C'est une affiche de format A4, presque un bout de papier, qui fait parler de lui depuis plusieurs jours à Laval (Mayenne). Retirée depuis du service des urgences de l'hôpital de la ville, où elle avait été apposée en fin de semaine dernière de façon anonyme, l'affichette s'adressait « aux usagers du service des urgences du CH Laval », en leur suggérant d'aller « manifester [leur] colère » contre les délais d'attente « interminables » « en écrivant directement à l'ARS, 17, boulevard Doumergue, 44 262 Nantes cedex 2 ».
Le message explique le temps d'attente par la saturation du service – 94 passages par jour en moyenne pour des locaux et des effectifs prévus pour 75 – et les fermetures de lits – dont plusieurs dizaines « dans les mois à venir ». « Nous ne demandons pas d'argent mais juste les moyens de faire correctement notre travail pour vous offrir une qualité de soins que vous êtes en droit d'exiger », lit-on.
Repris par les médias locaux, ce message n'a pas été du goût d'André-Gwenaël Pors. Le directeur de l'hôpital de Laval donne sa version des faits. Cette affiche est un « tract » utilisé début 2018 au moment où le service des urgences connaissait une « grève larvée de deux-trois mois, dans un contexte de préparations des élections professionnelles », explique-t-il au « Quotidien ». « C'est une initiative individuelle et spontanée (...). C'est peut-être le fait d'un médecin, mais je ne vais pas sanctionner, même si ni la méthode ni le message ne sont très propres », précise-t-il.

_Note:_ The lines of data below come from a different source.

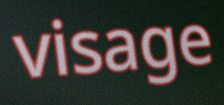
visageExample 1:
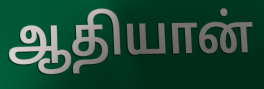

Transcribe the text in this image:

ஆதியான்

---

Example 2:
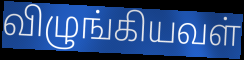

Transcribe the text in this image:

விழுங்கியவள்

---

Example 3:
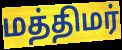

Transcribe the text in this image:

மத்திமர்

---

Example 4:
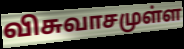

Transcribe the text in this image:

விசுவாசமுள்ள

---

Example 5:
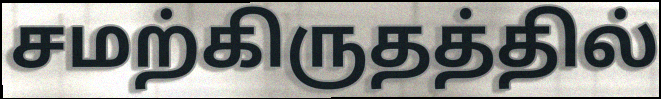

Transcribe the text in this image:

சமற்கிருதத்தில்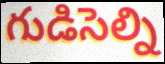
గుడిసెల్ని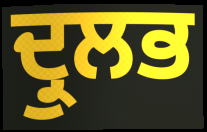
ਦ੍ਰੁਲਭ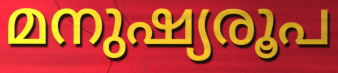
മനുഷ്യരൂപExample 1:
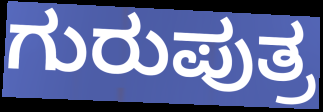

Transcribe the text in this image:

ಗುರುಪುತ್ರ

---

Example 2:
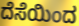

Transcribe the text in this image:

ದೆಸೆಯಿಂದ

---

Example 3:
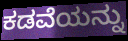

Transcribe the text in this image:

ಕಡವೆಯನ್ನು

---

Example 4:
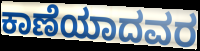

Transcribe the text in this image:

ಕಾಣೆಯಾದವರ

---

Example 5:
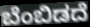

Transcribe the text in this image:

ಬೆಂಬಿಡದೆ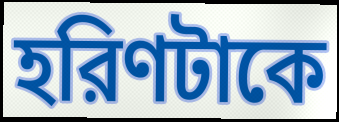
হরিণটাকে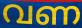
വണ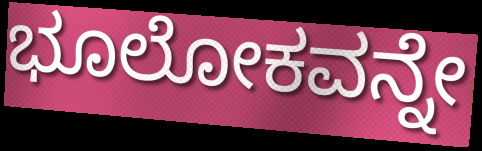
ಭೂಲೋಕವನ್ನೇ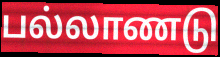
பல்லாணடுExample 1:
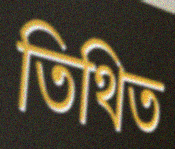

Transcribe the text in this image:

তিথিত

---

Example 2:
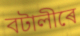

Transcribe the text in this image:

বটালীৰে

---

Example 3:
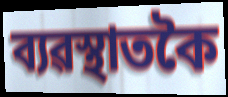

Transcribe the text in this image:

ব্যৱস্থাতকৈ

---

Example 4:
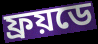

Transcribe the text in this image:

ফ্ৰয়ডে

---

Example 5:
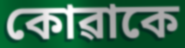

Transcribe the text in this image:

কোৱাকেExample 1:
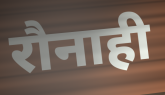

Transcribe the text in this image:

रौनाही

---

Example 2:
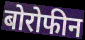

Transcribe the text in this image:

बोरोफीन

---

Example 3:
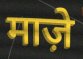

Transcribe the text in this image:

माज़े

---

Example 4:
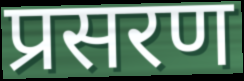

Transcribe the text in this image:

प्रसरण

Quatre heures d'attente pour un bobo
Reste le fond du problème : la saturation chronique du service, que le directeur tempère mais ne nie pas.
Les urgences ont reçu en moyenne 96 patients par jour en 2018 (+ 2,7 % par rapport à 2017, avec des pics à 135 passages par jour) alors que « l'organisation interne, de 20 ans d'âge, est prévue pour 60 patients adultes par jour ». « Ce n'est pas normal », déplore-t-il. Actuellement, le nombre de passages est « dans la moyenne ». André-Gwenaël Pors conteste le discours syndical : « On a ouvert huit lits tampons, on est de nouveau calme. »

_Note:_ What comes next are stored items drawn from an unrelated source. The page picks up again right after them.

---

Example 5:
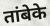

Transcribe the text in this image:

तांबेके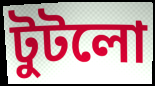
টুটলো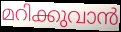
മറിക്കുവാൻ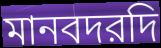
মানবদরদি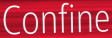
Confine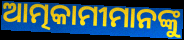
ଆତ୍ମକାମୀମାନଙ୍କୁ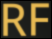
RFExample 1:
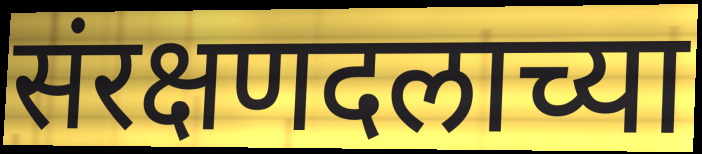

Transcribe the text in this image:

संरक्षणदलाच्या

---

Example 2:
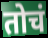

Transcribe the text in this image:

तोचं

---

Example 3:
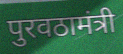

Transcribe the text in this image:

पुरवठामंत्री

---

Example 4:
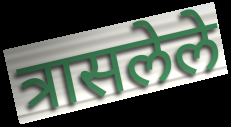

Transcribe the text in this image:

त्रासलेले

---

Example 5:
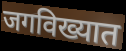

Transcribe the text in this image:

जगविख्यात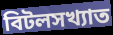
বিটলসখ্যাত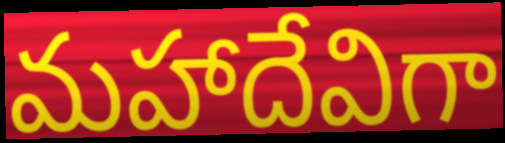
మహాదేవిగాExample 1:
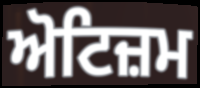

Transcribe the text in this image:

ਅੋਟਿਜ਼ਮ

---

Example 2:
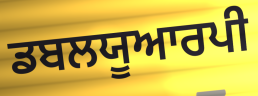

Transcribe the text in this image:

ਡਬਲਯੂਆਰਪੀ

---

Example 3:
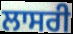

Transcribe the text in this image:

ਲਾਸਰੀ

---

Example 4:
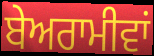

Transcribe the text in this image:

ਬੇਅਰਾਮੀਵਾਂ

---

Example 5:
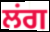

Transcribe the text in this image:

ਲਂਗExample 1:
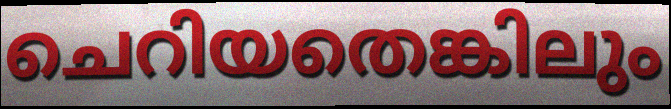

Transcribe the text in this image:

ചെറിയതെങ്കിലും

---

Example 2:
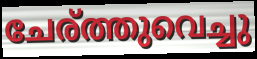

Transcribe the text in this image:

ചേര്ത്തുവെച്ചു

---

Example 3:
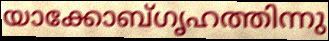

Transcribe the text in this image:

യാക്കോബ്ഗൃഹത്തിന്നു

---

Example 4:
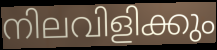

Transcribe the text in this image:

നിലവിളിക്കും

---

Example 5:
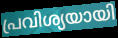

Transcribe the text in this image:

പ്രവിശ്യയായി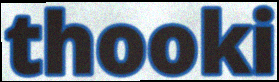
thooki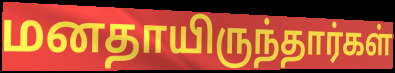
மனதாயிருந்தார்கள்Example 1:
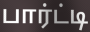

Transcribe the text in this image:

பார்ட்டி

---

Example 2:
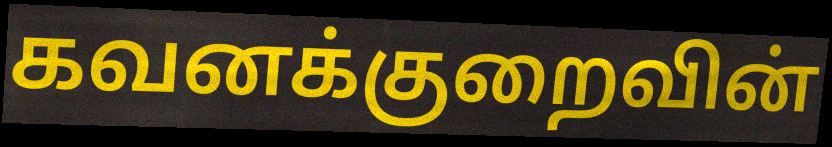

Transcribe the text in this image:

கவனக்குறைவின்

Il réfute aussi l'argumentaire liant saturation du service à fermeture des lits. « Ce n'est pas la baisse du nombre de lits qui entraîne une tension aux urgences, c'est l'augmentation du nombre de patients debout qui passent par les urgences avant de rentrer chez eux, indique-t-il. La preuve : le nombre de patients hospitalisés après passage aux urgences est stable. » Le temps d'attente varie de « plus de 4 heures pour un bobo, ce qui n'est pas la majorité des passages, à une prise en charge immédiate pour un patient qui arrive couché ».
Défaillance en ville
Le problème vient selon lui de la démographie médicale déclinante en ville et du non-remplacement des départs en retraite des libéraux qui se succèdent depuis quatre à cinq ans à Laval. « Nous avons un centre original qui tourne avec des médecins retraités et des internes mais pas encore de maison de santé. Pour l'instant, ça ne risque donc pas de s'arranger pour les patients qui arrivent debout aux urgences », regrette André-Gwenaël Pors.
En attendant que la médecine de ville reprenne du poil de la bête, l'hôpital, dont les finances, de source syndicale, ne sont pas au beau fixe, entend relancer la commission ville-hôpital en partenariat avec l'Ordre des médecins en avril.
L'établissement a également pour projet la création d'une ligne téléphonique dans chaque service pour améliorer les échanges avec les généralistes libéraux. Enfin, pour contourner les urgences, l'hôpital envisage l'ouverture d'une plateforme de prise de rendez-vous en ligne par le généraliste pour son patient directement dans les services hospitaliers, que ce soit pour réserver une consultation ou même un lit d'hospitalisation, avec l'aval du médecin spécialiste.
Contactés, les personnels des urgences de Laval ont confirmé le retrait de l'affichette mais n'ont pas souhaité répondre à nos questions.